Eine andere Freundin versucht mich immer wieder zu Fetischpartys zu locken, wo ich auch durchaus Lust zu hätte. Aber oftmals stehen Zeit und Aufwand bzw. Finanzen für mich nicht im Verhältnis. Zudem brauche ich halt echt Sympathie mit ner Frau, um Lust auf mehr (was auch immer das heißen mag) zu bekommen. Da reicht ne enge Lederhose halt nicht aus… Und daher ist die Wahrscheinlichkeit eben auch gering, dass ich dort den Spaß hätte, den sie mir immer wieder schmackhaft machen möchte.

Wie bei den oben genannten Situationen auch, passt eben nicht jeder zu jedem, egal auf welcher Ebene. Nicht jeder schafft es das zuzulassen, was gerade vor der Tür steht und manches will man schlichtweg einfach auch nicht. Und all das ist auch vollkommen in Ordnung! Nur schafft es nicht jeder das auch so zu kommunizieren bzw. traut sich nicht… auch wenn es gerade das oftmals leichter machen könnte! Klare, ehrliche Kommunikation kann eben echt triggern (auch wehtun).

Doch was sind all diese Formen des Miteinanders wirklich?

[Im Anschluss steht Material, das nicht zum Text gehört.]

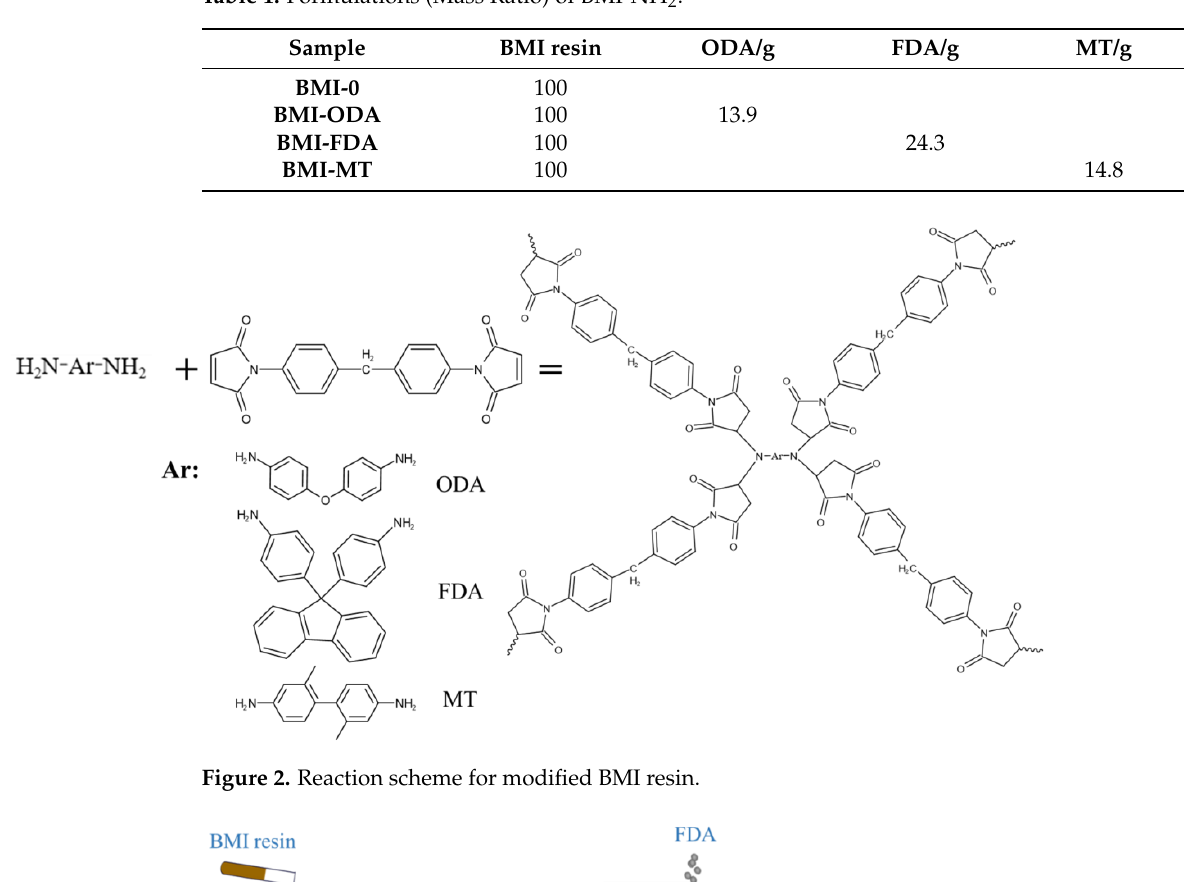
Figure 1. Cured network structure of modified BMI.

Für mich sind all diese Beziehungen und Beziehungsformen unterm Strich vor allem ein „Wir tun uns gerade gut!“ Egal auf welcher Ebene, über welchen Zeitraum, wie oft oder wie selten! Das ist die Grundlage, selbst wenn es Differenzen oder Trigger miteinander gibt!

Das was sein soll, wird sein. Das, was nicht sein soll, wird nicht sein… Das Leben ist eh schlauer als ich! Und es werden die Menschen in mein Leben treten, die einen Sinn für mich haben… 🙂

Inzwischen mache ich mir kaum noch Gedanken darüber wie man das, was da ist, betiteln oder beschreiben könnte. Ich versuche es einfach nur noch zu leben, was mir geschenkt wird zu leben! <3

 

Wie stehst du zu diesen Worten, diesen gesellschaftlichen Bedeutungen von Worten und Handlungen?